In April 1945 the British bombed Potsdam. Their bombs started the carillon in the Garrison church playing ueb immer Treu and Redlichkeit. Amid the fiery destruction of the city the music played for hours. Soldiers had earlier removed the remains of Frederick William I and Frederick II to Marburg. The destruction of the church terminated a tradition, void of content and moral value, which had led good and decent people into accepting and justifying the most heinous crimes. The method of incorporating these experiences into a national heritage has required many years and still lacks a genuine answer. The search deserves our admiration. Any group willing to seek an answer to such irreconcilable issues merits approbation.
The issue does not go away. In a magnificent speech commemorating 8 May 1945 the West German President, Richard von Weizsacker, addressed the issue directly in May 1985. He proposed, "For us May 8th is above all a day on which we recall what people had to suffer. At the same time, it is a day of reflection on the course of our history. The more honest we are in observing this day, the freer we will be to face its consequences responsibly."6
In 1986 Austria elected Kurt Waldheim. president. On the surface he did not participate in any war crimes but he did conceal his military career for decades. Waldheim did do his duty under difficult circumstances but chose to let ambition overcome judgment, hubris overcome integrity, concealment overcome honesty. His great sin was not coping with his past.
Tradition continues because we cannot avoid history. The Bundeswehr confronts that issue. It must be capable of atomic warfare while bearing a Nazi past, of defeating Russia while bearing the guilt of a Belgian occupation, of pursuing democracy while remembering the Einsatzgruppen. The problem is enormous. One must honor the effort without neglecting history.

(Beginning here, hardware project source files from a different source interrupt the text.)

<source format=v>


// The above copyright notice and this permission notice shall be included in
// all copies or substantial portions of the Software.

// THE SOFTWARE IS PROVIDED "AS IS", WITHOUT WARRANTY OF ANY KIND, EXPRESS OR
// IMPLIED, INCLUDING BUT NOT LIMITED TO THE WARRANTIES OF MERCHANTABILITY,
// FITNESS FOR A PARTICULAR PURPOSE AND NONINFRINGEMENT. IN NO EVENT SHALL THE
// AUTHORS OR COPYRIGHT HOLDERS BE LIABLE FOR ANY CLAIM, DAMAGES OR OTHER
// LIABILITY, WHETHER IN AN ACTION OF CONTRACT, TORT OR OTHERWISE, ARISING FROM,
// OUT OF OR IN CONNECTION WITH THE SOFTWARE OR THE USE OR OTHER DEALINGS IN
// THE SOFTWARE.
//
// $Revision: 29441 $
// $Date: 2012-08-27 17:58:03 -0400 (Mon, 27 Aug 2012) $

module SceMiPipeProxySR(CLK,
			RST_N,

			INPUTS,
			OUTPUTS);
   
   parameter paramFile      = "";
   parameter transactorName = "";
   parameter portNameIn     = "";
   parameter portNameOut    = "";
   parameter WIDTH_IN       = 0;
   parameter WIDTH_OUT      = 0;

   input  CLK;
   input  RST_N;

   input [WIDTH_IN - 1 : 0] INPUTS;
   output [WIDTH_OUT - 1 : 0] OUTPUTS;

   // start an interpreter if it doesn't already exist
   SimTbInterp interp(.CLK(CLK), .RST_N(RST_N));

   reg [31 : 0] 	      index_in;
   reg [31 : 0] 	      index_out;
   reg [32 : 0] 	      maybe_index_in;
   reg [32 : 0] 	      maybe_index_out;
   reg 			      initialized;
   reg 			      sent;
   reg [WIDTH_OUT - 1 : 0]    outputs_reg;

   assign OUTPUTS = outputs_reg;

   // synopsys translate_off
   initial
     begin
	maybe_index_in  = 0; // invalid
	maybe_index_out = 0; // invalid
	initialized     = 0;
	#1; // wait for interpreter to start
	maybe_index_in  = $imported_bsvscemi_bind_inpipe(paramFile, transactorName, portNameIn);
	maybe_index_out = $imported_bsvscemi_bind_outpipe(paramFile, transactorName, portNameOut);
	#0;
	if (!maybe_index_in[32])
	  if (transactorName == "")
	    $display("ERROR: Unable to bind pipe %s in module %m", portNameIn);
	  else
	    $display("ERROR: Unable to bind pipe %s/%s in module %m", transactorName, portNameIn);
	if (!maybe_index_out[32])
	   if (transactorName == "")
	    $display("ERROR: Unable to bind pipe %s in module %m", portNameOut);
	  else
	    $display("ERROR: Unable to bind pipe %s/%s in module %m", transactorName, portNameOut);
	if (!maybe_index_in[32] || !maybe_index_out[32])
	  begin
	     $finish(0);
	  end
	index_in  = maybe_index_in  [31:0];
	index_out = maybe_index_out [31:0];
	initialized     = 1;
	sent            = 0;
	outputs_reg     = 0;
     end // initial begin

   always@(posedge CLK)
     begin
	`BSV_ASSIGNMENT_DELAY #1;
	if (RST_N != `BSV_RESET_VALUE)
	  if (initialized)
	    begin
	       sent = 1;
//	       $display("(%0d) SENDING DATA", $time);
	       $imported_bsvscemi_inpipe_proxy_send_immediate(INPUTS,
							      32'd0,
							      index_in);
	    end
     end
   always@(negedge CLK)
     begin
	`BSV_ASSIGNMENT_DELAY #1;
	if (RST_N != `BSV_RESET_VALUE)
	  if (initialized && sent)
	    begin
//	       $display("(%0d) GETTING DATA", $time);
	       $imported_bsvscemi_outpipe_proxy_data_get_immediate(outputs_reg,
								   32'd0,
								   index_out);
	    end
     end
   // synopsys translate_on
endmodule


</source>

1. See the superb study by Donald Abenheim, "A Valid Heritage: The Policy on Military Tradition in the Emergence of the Bundeswehr, 1950-1965," Ph.D. diss., Stanford University, 1985.

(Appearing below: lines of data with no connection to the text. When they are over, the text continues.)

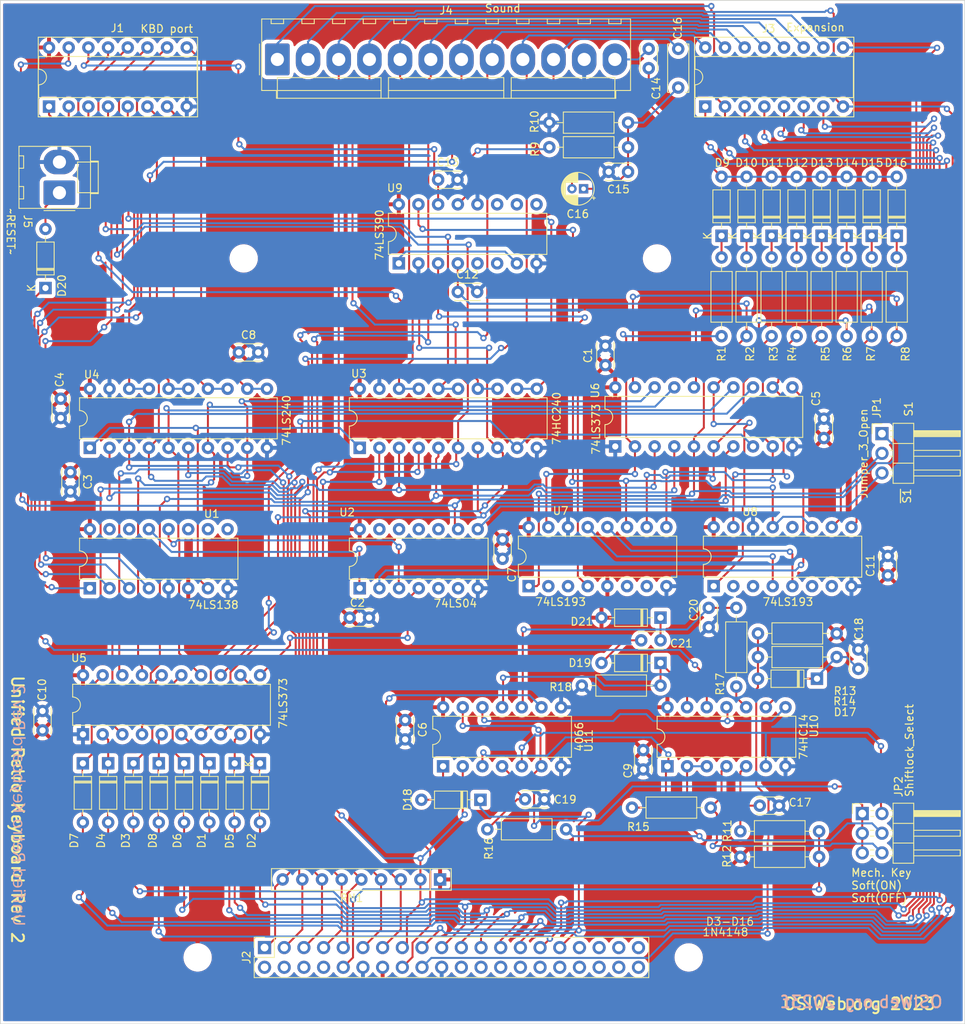
<source format=kicad_pcb>
(kicad_pcb (version 20221018) (generator pcbnew)

  (general
    (thickness 1.6)
  )

  (paper "B")
  (title_block
    (title "Unified Retro Keyboard")
    (date "2023-11-22")
    (rev "2")
  )

  (layers
    (0 "F.Cu" signal)
    (31 "B.Cu" signal)
    (32 "B.Adhes" user "B.Adhesive")
    (33 "F.Adhes" user "F.Adhesive")
    (34 "B.Paste" user)
    (35 "F.Paste" user)
    (36 "B.SilkS" user "B.Silkscreen")
    (37 "F.SilkS" user "F.Silkscreen")
    (38 "B.Mask" user)
    (39 "F.Mask" user)
    (40 "Dwgs.User" user "User.Drawings")
    (41 "Cmts.User" user "User.Comments")
    (42 "Eco1.User" user "User.Eco1")
    (43 "Eco2.User" user "User.Eco2")
    (44 "Edge.Cuts" user)
    (45 "Margin" user)
    (46 "B.CrtYd" user "B.Courtyard")
    (47 "F.CrtYd" user "F.Courtyard")
    (48 "B.Fab" user)
    (49 "F.Fab" user)
  )

  (setup
    (pad_to_mask_clearance 0)
    (aux_axis_origin 61.4172 179.1081)
    (grid_origin 254.4318 123.6218)
    (pcbplotparams
      (layerselection 0x00010fc_ffffffff)
      (plot_on_all_layers_selection 0x0000000_00000000)
      (disableapertmacros false)
      (usegerberextensions false)
      (usegerberattributes false)
      (usegerberadvancedattributes false)
      (creategerberjobfile false)
      (dashed_line_dash_ratio 12.000000)
      (dashed_line_gap_ratio 3.000000)
      (svgprecision 6)
      (plotframeref false)
      (viasonmask false)
      (mode 1)
      (useauxorigin false)
      (hpglpennumber 1)
      (hpglpenspeed 20)
      (hpglpendiameter 15.000000)
      (dxfpolygonmode true)
      (dxfimperialunits true)
      (dxfusepcbnewfont true)
      (psnegative false)
      (psa4output false)
      (plotreference true)
      (plotvalue true)
      (plotinvisibletext false)
      (sketchpadsonfab false)
      (subtractmaskfromsilk false)
      (outputformat 1)
      (mirror false)
      (drillshape 0)
      (scaleselection 1)
      (outputdirectory "outputs")
    )
  )

  (net 0 "")
  (net 1 "+5V")
  (net 2 "/Row3")
  (net 3 "/Row0")
  (net 4 "/Row1")
  (net 5 "/Row4")
  (net 6 "/Row5")
  (net 7 "/Row7")
  (net 8 "/Col0")
  (net 9 "/Col1")
  (net 10 "/Col2")
  (net 11 "/Col3")
  (net 12 "/Col4")
  (net 13 "/Col5")
  (net 14 "/Col6")
  (net 15 "/Col7")
  (net 16 "/Row6")
  (net 17 "/Row2")
  (net 18 "GND")
  (net 19 "/NI")
  (net 20 "/Sound/Noise1")
  (net 21 "Net-(C15-Pad1)")
  (net 22 "/Sound/Noise2")
  (net 23 "Net-(C17-Pad2)")
  (net 24 "Net-(C19-Pad2)")
  (net 25 "Net-(C20-Pad1)")
  (net 26 "Net-(D10-A)")
  (net 27 "Net-(D17-K)")
  (net 28 "Net-(D21-K)")
  (net 29 "Net-(D19-A)")
  (net 30 "Net-(D1-K)")
  (net 31 "Net-(D2-K)")
  (net 32 "Net-(D3-K)")
  (net 33 "Net-(D4-K)")
  (net 34 "/special_keys/Break_1")
  (net 35 "Net-(D5-K)")
  (net 36 "/D6")
  (net 37 "/D5")
  (net 38 "/~{KBE}")
  (net 39 "/D4")
  (net 40 "/~{A1}")
  (net 41 "/D3")
  (net 42 "/~{A0}")
  (net 43 "/D2")
  (net 44 "/R-~{W}")
  (net 45 "/D1")
  (net 46 "/D7")
  (net 47 "/D0")
  (net 48 "Net-(D6-K)")
  (net 49 "Net-(D7-K)")
  (net 50 "Net-(D8-K)")
  (net 51 "Net-(D9-K)")
  (net 52 "Net-(D10-K)")
  (net 53 "Net-(D11-K)")
  (net 54 "Net-(D12-K)")
  (net 55 "Net-(D13-K)")
  (net 56 "Net-(D14-K)")
  (net 57 "Net-(D15-K)")
  (net 58 "Net-(D16-K)")
  (net 59 "Net-(D18-A)")
  (net 60 "Net-(D19-K)")
  (net 61 "/special_keys/ShiftLock_LED-")
  (net 62 "/special_keys/ShiftLock_1")
  (net 63 "Net-(D20-K)")
  (net 64 "unconnected-(J2-Pin_2-Pad2)")
  (net 65 "unconnected-(J2-Pin_4-Pad4)")
  (net 66 "unconnected-(J2-Pin_6-Pad6)")
  (net 67 "unconnected-(J2-Pin_8-Pad8)")
  (net 68 "unconnected-(J2-Pin_22-Pad22)")
  (net 69 "/Sound/S0")
  (net 70 "/Sound/S1")
  (net 71 "/Sound/S2")
  (net 72 "/Sound/S3")
  (net 73 "/Sound/S4")
  (net 74 "/Sound/S5")
  (net 75 "/Sound/S6")
  (net 76 "/Sound/S7")
  (net 77 "unconnected-(J2-Pin_24-Pad24)")
  (net 78 "Net-(R15-Pad1)")
  (net 79 "Net-(R17-Pad2)")
  (net 80 "/Sound/SOUND_EN")
  (net 81 "/Sound/KD3")
  (net 82 "/Sound/KD2")
  (net 83 "/Sound/KD1")
  (net 84 "/Sound/KD0")
  (net 85 "/Sound/KD7")
  (net 86 "/Sound/KD6")
  (net 87 "/Sound/KD5")
  (net 88 "/Sound/KD4")
  (net 89 "unconnected-(J2-Pin_26-Pad26)")
  (net 90 "unconnected-(J2-Pin_28-Pad28)")
  (net 91 "unconnected-(J2-Pin_30-Pad30)")
  (net 92 "unconnected-(J2-Pin_32-Pad32)")
  (net 93 "unconnected-(J2-Pin_33-Pad33)")
  (net 94 "unconnected-(J2-Pin_34-Pad34)")
  (net 95 "Net-(U10-Pad11)")
  (net 96 "/special_keys/~{RESET}")
  (net 97 "unconnected-(J2-Pin_35-Pad35)")
  (net 98 "unconnected-(J2-Pin_36-Pad36)")
  (net 99 "unconnected-(J2-Pin_37-Pad37)")
  (net 100 "unconnected-(J2-Pin_38-Pad38)")
  (net 101 "unconnected-(J2-Pin_39-Pad39)")
  (net 102 "unconnected-(J2-Pin_40-Pad40)")
  (net 103 "Net-(JP1-B)")
  (net 104 "Net-(JP2-Pin_1)")
  (net 105 "Net-(JP2-Pin_2)")
  (net 106 "Net-(JP2-Pin_4)")
  (net 107 "Net-(JP2-Pin_6)")
  (net 108 "Net-(U9B-Q0)")
  (net 109 "Net-(U1-O7)")
  (net 110 "unconnected-(U1-O6-Pad9)")
  (net 111 "unconnected-(U1-O5-Pad10)")
  (net 112 "unconnected-(U1-O4-Pad11)")
  (net 113 "Net-(U1-O3)")
  (net 114 "Net-(U1-O2)")
  (net 115 "unconnected-(U1-O1-Pad14)")
  (net 116 "unconnected-(U1-O0-Pad15)")
  (net 117 "Net-(U5-LE)")
  (net 118 "unconnected-(U2-Pad5)")
  (net 119 "unconnected-(U2-Pad6)")
  (net 120 "unconnected-(U2-Pad10)")
  (net 121 "unconnected-(U2-Pad11)")
  (net 122 "/~{S1}")
  (net 123 "unconnected-(U2-Pad12)")
  (net 124 "unconnected-(U2-Pad13)")
  (net 125 "unconnected-(U7-QB-Pad2)")
  (net 126 "unconnected-(U7-QA-Pad3)")
  (net 127 "Net-(U7-DOWN)")
  (net 128 "unconnected-(U7-QC-Pad6)")
  (net 129 "unconnected-(U7-QD-Pad7)")
  (net 130 "Net-(U7-~{LOAD})")
  (net 131 "Net-(U7-~{CO})")
  (net 132 "Net-(U7-~{BO})")
  (net 133 "unconnected-(U8-QB-Pad2)")
  (net 134 "unconnected-(U8-QA-Pad3)")
  (net 135 "unconnected-(U8-QC-Pad6)")
  (net 136 "unconnected-(U8-QD-Pad7)")
  (net 137 "unconnected-(U8-~{CO}-Pad12)")
  (net 138 "Net-(U9A-Q3)")
  (net 139 "unconnected-(U9A-Q1-Pad5)")
  (net 140 "unconnected-(U9A-Q2-Pad6)")
  (net 141 "unconnected-(U9B-Q3-Pad9)")
  (net 142 "unconnected-(U9B-Q2-Pad10)")
  (net 143 "unconnected-(U9B-Q1-Pad11)")

  (footprint "Capacitor_THT:C_Disc_D3.0mm_W2.0mm_P2.50mm" (layer "F.Cu") (at 196.2085 130.456))

  (footprint "Capacitor_THT:C_Disc_D3.0mm_W2.0mm_P2.50mm" (layer "F.Cu") (at 160.1724 111.6784 -90))

  (footprint "Capacitor_THT:C_Disc_D3.0mm_W2.0mm_P2.50mm" (layer "F.Cu") (at 158.9175 102.1985 -90))

  (footprint "Capacitor_THT:C_Disc_D3.0mm_W2.0mm_P2.50mm" (layer "F.Cu") (at 257.406 107.2785 90))

  (footprint "Capacitor_THT:C_Disc_D3.0mm_W2.0mm_P2.50mm" (layer "F.Cu") (at 203.3675 143.664 -90))

  (footprint "Capacitor_THT:C_Disc_D3.0mm_W2.0mm_P2.50mm" (layer "F.Cu") (at 181.9045 96.2295))

  (footprint "Capacitor_THT:C_Disc_D3.0mm_W2.0mm_P2.50mm" (layer "F.Cu") (at 234.0864 147.5432 -90))

  (footprint "Capacitor_THT:C_Disc_D3.0mm_W2.0mm_P2.50mm" (layer "F.Cu") (at 207.622 73.941))

  (footprint "Capacitor_THT:C_Disc_D3.0mm_W2.0mm_P2.50mm" (layer "F.Cu") (at 232.133 72.925 180))

  (footprint "Capacitor_THT:C_Disc_D3.0mm_W2.0mm_P2.50mm" (layer "F.Cu") (at 251.6275 154.713 180))

  (footprint "Capacitor_THT:C_Disc_D3.0mm_W2.0mm_P2.50mm" (layer "F.Cu") (at 221.338 153.8875 180))

  (footprint "unikbd:D_DO-35_SOD27_P7.62mm_Horizontal_bypassed" (layer "F.Cu") (at 178.10357 149.252 -90))

  (footprint "unikbd:D_DO-35_SOD27_P7.62mm_Horizontal_bypassed" (layer "F.Cu") (at 168.306428 149.252 -90))

  (footprint "unikbd:D_DO-35_SOD27_P7.62mm_Horizontal_bypassed" (layer "F.Cu") (at 165.040714 149.252 -90))

  (footprint "unikbd:D_DO-35_SOD27_P7.62mm_Horizontal_bypassed" (layer "F.Cu") (at 174.837856 149.252 -90))

  (footprint "unikbd:D_DO-35_SOD27_P7.62mm_Horizontal_bypassed" (layer "F.Cu") (at 161.775 149.252 -90))

  (footprint "unikbd:D_DO-35_SOD27_P7.62mm_Horizontal_bypassed" (layer "F.Cu") (at 171.572142 149.252 -90))

  (footprint "Package_DIP:DIP-16_W7.62mm_Socket" (layer "F.Cu") (at 242.1025 64.5 90))

  (footprint "Resistor_THT:R_Axial_DIN0207_L6.3mm_D2.5mm_P10.16mm_Horizontal" (layer "F.Cu") (at 232.133 69.75 180))

  (footprint "Resistor_THT:R_Axial_DIN0207_L6.3mm_D2.5mm_P10.16mm_Horizontal" (layer "F.Cu") (at 259.057 132.488 180))

  (footprint "Resistor_THT:R_Axial_DIN0207_L6.3mm_D2.5mm_P10.16mm_Horizontal" (layer "F.Cu") (at 248.897 135.536))

  (footprint "Resistor_THT:R_Axial_DIN0207_L6.3mm_D2.5mm_P10.16mm_Horizontal" (layer "F.Cu") (at 213.972 157.761))

  (footprint "Package_DIP:DIP-20_W7.62mm" (layer "F.Cu") (at 230.482 108.358 90))

  (footprint "Package_DIP:DIP-16_W7.62mm" (layer "F.Cu") (at 202.542 84.736 90))

  (footprint "Package_DIP:DIP-20_W7.62mm" (layer "F.Cu") (at 161.7877 145.5055 90))

  (footprint "Connector_PinHeader_2.54mm:PinHeader_1x03_P2.54mm_Horizontal" (layer "F.Cu") (at 264.899 106.707))

  (footprint "Connector_Molex:Molex_KK-396_A-41791-0012_1x12_P3.96mm_Vertical" (layer "F.Cu") (at 186.87435 58.42))

  (footprint "Package_DIP:DIP-20_W7.62mm" (layer "F.Cu") (at 197.5001 108.5358 90))

  (footprint "Package_DIP:DIP-20_W7.62mm" (layer "F.Cu") (at 162.674 108.5358 90))

  (footprint "Package_DIP:DIP-14_W7.62mm" (layer "F.Cu") (at 197.5001 126.65505 90))

  (footprint "Package_DIP:DIP-16_W7.62mm_Socket" (layer "F.Cu") (at 157.4062 64.5 90))

  (footprint "Resistor_THT:R_Array_SIP9" (layer "F.Cu") (at 207.876 164.238 180))

  (footprint "Package_DIP:DIP-16_W7.62mm" (layer "F.Cu")
    (tstamp 00000000-0000-0000-0000-00005ec8d9b0)
    (at 162.674 126.65505 90)
    (descr "16-lead though-hole mounted DIP package, row spacing 7.62 mm (300 mils)")
    (tags "THT DIP DIL PDIP 2.54mm 7.62mm 300mil")
    (property "Sheetfile" "interface-osi.kicad_sch")
    (property "Sheetname" "")
    (property "ki_description" "Decoder 3 to 8 active low outputs")
    (property "ki_keywords" "TTL DECOD DECOD8")
    (path "/00000000-0000-0000-0000-00005ee9fb59")
    (attr through_hole)
    (fp_text reference "U1" (at 9.59755 15.738 180) (layer "F.SilkS")
        (effects (font (size 1 1) (thickness 0.15)))
      (tstamp 53bac3a1-e56a-4b50-97c7-f21ea1173142)
    )
    (fp_text value "74LS138" (at -2.14995 15.9285 180) (layer "F.SilkS")
        (effects (font (size 1 1) (thickness 0.15)))
      (tstamp f782d278-9d98-4513-8960-a06d2eeb2ee7)
    )
    (fp_text user "${REFERENCE}" (at 3.81 8.89 90) (layer "F.Fab")
        (effects (font (size 1 1) (thickness 0.15)))
      (tstamp 19a58763-0af8-4c0a-92a0-955b5b1c08d7)
    )
    (fp_line (start 1.16 -1.33) (end 1.16 19.11)
      (stroke (width 0.12) (type solid)) (layer "F.SilkS") (tstamp 55285312-51bf-41c8-81ef-1b1eccb98d23))
    (fp_line (start 1.16 19.11) (end 6.46 19.11)
      (stroke (width 0.12) (type solid)) (layer "F.SilkS") (tstamp 227b68b9-0b6c-48e3-bd34-5f280379a431))
    (fp_line (start 2.81 -1.33) (end 1.16 -1.33)
      (stroke (width 0.12) (type solid)) (layer "F.SilkS") (tstamp fb5f6a9d-3495-4e4e-9f1f-379c7de24d23))
    (fp_line (start 6.46 -1.33) (end 4.81 -1.33)
      (stroke (width 0.12) (type solid)) (layer "F.SilkS") (tstamp 386d9b70-8394-4b56-a3d9-36715fcd401a))
    (fp_line (start 6.46 19.11) (end 6.46 -1.33)
      (stroke (width 0.12) (type solid)) (layer "F.SilkS") (tstamp 13913e06-9cfb-4591-a0f1-a884899f80f9))
    (fp_arc (start 4.81 -1.33) (mid 3.81 -0.33) (end 2.81 -1.33)
      (stroke (width 0.12) (type solid)) (layer "F.SilkS") (tstamp 0e8b9d3a-8654-4247-b798-1607712df727))
    (fp_line (start -1.1 -1.55) (end -1.1 19.3)
      (stroke (width 0.05) (type solid)) (layer "F.CrtYd") (tstamp 2c0a00e7-0def-40f2-ad05-11355af38fa7))
    (fp_line (start -1.1 19.3) (end 8.7 19.3)
      (stroke (width 0.05) (type solid)) (layer "F.CrtYd") (tstamp 07fb3aa8-cc57-4dab-b437-3a596c2dbfb6))
    (fp_line (start 8.7 -1.55) (end -1.1 -1.55)
      (stroke (width 0.05) (type solid)) (layer "F.CrtYd") (tstamp ba783286-2a22-4c85-bbf4-498cae24b69a))
    (fp_line (start 8.7 19.3) (end 8.7 -1.55)
      (stroke (width 0.05) (type solid)) (layer "F.CrtYd") (tstamp 0727cb59-09b3-441a-a37b-035ed7ca7a97))
    (fp_line (start 0.635 -0.27) (end 1.635 -1.27)
      (stroke (width 0.1) (type solid)) (layer "F.Fab") (tstamp c766e63a-7e37-461b-bf24-289ff03d0c35))
    (fp_line (start 0.635 19.05) (end 0.635 -0.27)
      (stroke (width 0.1) (type solid)) (layer "F.Fab") (tstamp 82f76c24-3097-42c2-8535-ed71ac46df97))
    (fp_line (start 1.635 -1.27) (end 6.985 -1.27)
      (stroke (width 0.1) (type solid)) (layer "F.Fab") (tstamp fbe158f4-7930-48c9-bfae-3d1a839e0646))
    (fp_line (start 6.985 -1.27) (end 6.985 19.05)
      (stroke (width 0.1) (type solid)) (layer "F.Fab") (tstamp 5a51ec32-203a-4e18-809f-512a383e717f))
    (fp_line (start 6.985 19.05) (end 0.635 19.05)
      (stroke (width 0.1) (type solid)) (layer "F.Fab") (tstamp 2d96ea7c-55d8-4eba-a58e-ce90dd42845b))
    (pad "1" thru_hole rect (at 0 0 90) (size 1.6 1.6) (drill 0.8) (layers "*.Cu" "*.Mask")
      (net 42 "/~{A0}") (pinfunction "A0") (pintype "input") (tstamp e9e470b9-a289-4df9-9e7b-f2e4e98473b1))
    (pad "2" thru_hole oval (at 0 2.54 90) (size 1.6 1.6) (drill 0.8) (layers "*.Cu" "*.Mask")
      (net 40 "/~{A1}") (pinfunction "A1") (pintype "input") (tstamp faf22124-5907-4ef3-a8fb-bc4f8a3df624))
    (pad "3" thru_hole oval (at 0 5.08 90) (size 1.6 1.6) (drill 0.8) (layers "*.Cu" "*.Mask")
      (net 44 "/R-~{W}") (pinfunction "A2") (pintype "input") (tstamp 38a23b26-c07a-47a2-bc26-ae35235c58fe))
    (pad "4" thru_hole oval (at 0 7.62 90) (size 1.6 1.6) (drill 0.8) (layers "*.Cu" "*.Mask")
      (net 38 "/~{KBE}") (pinfunction "E1") (pintype "input") (tstamp 2816a379-68ec-440f-a398-2e7bafd7654a))
    (pad "5" thru_hole oval (at 0 10.16 90) (size 1.6 1.6) (drill 0.8) (layers "*.Cu" "*.Mask")
      (net 18 "GND") (pinfunction "E2") (pintype "input") (tstamp 56f1b0e6-4b11-43b8-94c9-bfc3305c9188))
    (pad "6" thru_hole oval (at 0 12.7 90) (size 1.6 1.6) (drill 0.8) (layers "*.Cu" "*.Mask")
      (net 1 "+5V") (pinfunction "E3") (pintype "input") (tstamp abcc4b10-60e5-460a-8205-0194041f3ef9))
    (pad "7" thru_hole oval (at 0 15.24 90) (size 1.6 1.6) (drill 0.8) (layers "*.Cu" "*.Mask")
      (net 109 "Net-(U1-O7)") (pinfunction "O7") (pintype "output") (tstamp a34fcfb5-509d-4e3b-aa56-b13b4ae984d3))
    (pad "8" thru_hole oval (at 0 17.78 90) (size 1.6 1.6) (drill 0.8) (layers "*.Cu" "*.Mask")
      (net 18 "GND") (pinfunction "GND") (pintype "power_in") (tstamp 1a0280d7-d2bf-45ec-b779-33e847c3e573))
    (pad "9" thru_hole oval (at 7.62 17.78 90) (size 1.6 1.6) (drill 0.8) (layers "*.Cu" "*.Mask")
      (net 110 "unconnected-(U1-O6-Pad9)") (pinfunction "O6") (pintype "output+no_connect") (tstamp d8e9e36a-66cf-4c45-a25e-8a23a8ed5a32))
    (pad "10" thru_hole oval (at 7.62 15.24 90) (size 1.6 1.6) (drill 0.8) (layers "*.Cu" "*.Mask")
      (net 111 "unconnected-(U1-O5-Pad10)") (pinfunction "O5") (pintype "output+no_connect") (tstamp f428ebb2-b028-4fd0-b3d0-75ba0ef271a0))
    (pad "11" thru_hole oval (at 7.62 12.7 90) (size 1.6 1.6) (drill 0.8) (layers "*.Cu" "*.Mask")
      (net 112 "unconnected-(U1-O4-Pad11)") (pinfunction "O4") (pintype "output+no_connect") (tstamp 04d9877d-00c7-4ba4-bca1-6fb414c179e1))
    (pad "12" thru_hole oval (at 7.62 10.16 90) (size 1.6 1.6) (drill 0.8) (layers "*.Cu" "*.Mask")
      (net 113 "Net-(U1-O3)") (pinfunction "O3") (pintype "output") (tstamp bc766040-63e5-4eac-9942-90ffa1e1a358))
    (pad "13" thru_hole oval (at 7.62 7.62 90) (size 1.6 1.6) (drill 0.8) (layers "*.Cu" "*.Mask")
      (net 114 "Net-(U1-O2)") (pinfunction "O2") (pintype "output") (tstamp 8855396a-4837-4144-b8fb-d5faa4ebdded))
    (pad "14" thru_hole oval (at 7.62 5.08 90) (size 1.6 1.6) (drill 0.8) (layers "
... [2086475 chars truncated]
</source>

2. Robert Herzstein, "Preussens Gloria? The Changing Fate of Prussian Traditions in the German Democratic Republic," Ninth Annual Conference of the German Studies Association, Washington, DC, 4-6 Oct. 1985.
3. An important study is Jurgen Forster, "The Wehrmacht and the War of Extermination against the Soviet Union," Yad Vashem Studies 14 (1981): 7-33. He reprises the issue and expands the argument in "New Wine in Old Skins? The Wehrmacht and the War of 'Weltanschauungen,' 1941, " in The German Military in the Age of Total War, ed. Wilhelm Deist (London, 1985), pp. 304-22.
4. Omer Bartov, The Eastern Front, 1941-1945: German Troops and the Barbarisation of Warfare (New York, 1986). Another study, more structured, traditional, and formalistic, is Richard C. Fattig, "Reprisal: the German Army and the Execution of Hostages During the Second World War," Ph.D. diss., University of California, San Diego, 1980. Fattig studies the history of his topic and concludes that any final resolution is not possible. He understands the problem but avoids a personal answer declaring his views.
5. The article by David C. Large, " 'A Gift to the Future? The Anti-Nazi Resistence Movement and West German Rearmament," German Studies Review 7 (1984): 499- 529, raises good questions but lacks the required support in answering them.
6. Remembrance, Sorrow and Reconciliation. Speeches and Declarations in Connection with the 40th Anniversary of the End of the Second World War in Europe (Bonn, n.d.), pp. 57-72.